UK set to lose solar investment after developer criticises lack of incentives

The UK is set to lose a high-profile solar power investment after developer Oxford PV said it was the “least attractive” market in which to locate its new factory and that it was more likely to list in New York or Hong Kong.

The photovoltaics company, which was spun out from Oxford university in 2010 and is based in the city, announced a record in efficiency for commercially available solar cells on Wednesday.

But Chris Case, its chief technology officer, told the Financial Times that between continental Europe, the US and the UK, the latter was the “least attractive” location for the factory to manufacture the cells because of a lack of incentives.

“It seems to me the rest of the world is staking their future on solar and the UK is not,” he said, adding that “Germany and the US are strong candidates” for the production site.

The criticism was made as the Climate Change Committee, the UK government’s statutory advisers, warned in a report published on Wednesday that the UK risked missing out on new green industries by failing to develop the necessary workforce skills.

Oxford PV declined to give details of its finances. Its latest accounts show that in 2021 it recorded a pre-tax loss of £21.5mn and raised £50mn via a third-party loan. The new solar cell will be the first product it has sold commercially.

Case said it intended to engage in a new round of funding of hundreds of millions of pounds to manufacture its proprietary technology and is considering a stock market listing. But he said: “To us and to me personally the most attractive markets for listing are things like the Nasdaq and markets in Hong Kong but not so much the UK.”

The government has come under mounting pressure from former ministers and industry to develop an industrial strategy that will help the UK compete amid a global race to attract technologies crucial to the green transition.

Both the US and EU have announced broad-ranging proposals to boost renewable energy and battery technology in an effort to catch up with China, whose huge subsidies have made it dominant in most clean energy supply chains.

Oxford PV’s current test factory is based near Berlin, a decision Case said was taken because the UK offered “zero from an incentives standpoint”, while the German government had offered subsidies that accounted for about 20 per cent of the capital required.

Chart showing efficiency of Perovskite solar cells.

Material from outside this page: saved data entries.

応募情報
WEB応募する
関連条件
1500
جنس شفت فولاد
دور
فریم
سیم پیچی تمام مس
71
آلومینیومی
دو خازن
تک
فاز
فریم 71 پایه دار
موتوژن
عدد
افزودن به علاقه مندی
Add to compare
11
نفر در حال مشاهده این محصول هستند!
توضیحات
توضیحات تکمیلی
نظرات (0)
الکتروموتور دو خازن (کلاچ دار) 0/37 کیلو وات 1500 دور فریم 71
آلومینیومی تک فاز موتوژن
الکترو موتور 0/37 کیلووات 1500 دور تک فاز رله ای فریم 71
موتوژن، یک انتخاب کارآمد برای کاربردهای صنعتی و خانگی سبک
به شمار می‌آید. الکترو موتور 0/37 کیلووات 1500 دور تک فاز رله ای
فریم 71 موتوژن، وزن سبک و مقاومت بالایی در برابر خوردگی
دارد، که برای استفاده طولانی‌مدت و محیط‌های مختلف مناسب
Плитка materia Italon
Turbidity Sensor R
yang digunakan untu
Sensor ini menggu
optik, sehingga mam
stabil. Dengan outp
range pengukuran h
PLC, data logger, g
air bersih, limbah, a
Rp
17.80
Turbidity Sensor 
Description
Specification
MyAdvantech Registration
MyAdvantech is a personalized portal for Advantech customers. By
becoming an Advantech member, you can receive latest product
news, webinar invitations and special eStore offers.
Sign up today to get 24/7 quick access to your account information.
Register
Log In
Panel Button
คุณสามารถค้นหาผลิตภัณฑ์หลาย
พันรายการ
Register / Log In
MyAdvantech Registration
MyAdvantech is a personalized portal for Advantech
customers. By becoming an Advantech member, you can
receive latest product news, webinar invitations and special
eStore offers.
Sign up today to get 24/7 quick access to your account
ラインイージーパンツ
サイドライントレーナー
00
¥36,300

“It was quite disappointing to have a technology born and bred in the UK yet commercialised elsewhere,” Case said.

The CCC, meanwhile, highlighted the intense competition for green investment from Europe and the US, adding that Britain would lose market share unless it supported “skills that attract investment into the UK”.

The UK must “defend its competitive advantage” in areas such as hydrogen and carbon capture, it added.

The CCC said up to 725,000 net jobs could be created in areas such as electric vehicles and renewable energy generation but it warned that such growth “is not guaranteed” and would require “active reskilling” and government support.

The business department did not respond to requests for comment.

The technology developed by Oxford PV, which has been independently verified by German research institute Fraunhofer ISE, sets an efficiency record of 28.6 per cent conversion of sunlight into energy, a roughly 5 percentage point improvement on typical silicon cells. It has been made possible thanks to developments in using perovskite, a mineral derived from calcium titanate.

A 33.2 per cent record for the most efficient perovskite-silicon cell was achieved by scientists in April, but only for a laboratory model.

Oxford PV said that solar panels using its cells should be on sale early next year.

The company is part-owned by the Swiss solar developer Meyer Burger and Chinese renewables company Goldwind. Case said that neither had access to Oxford PV’s technology.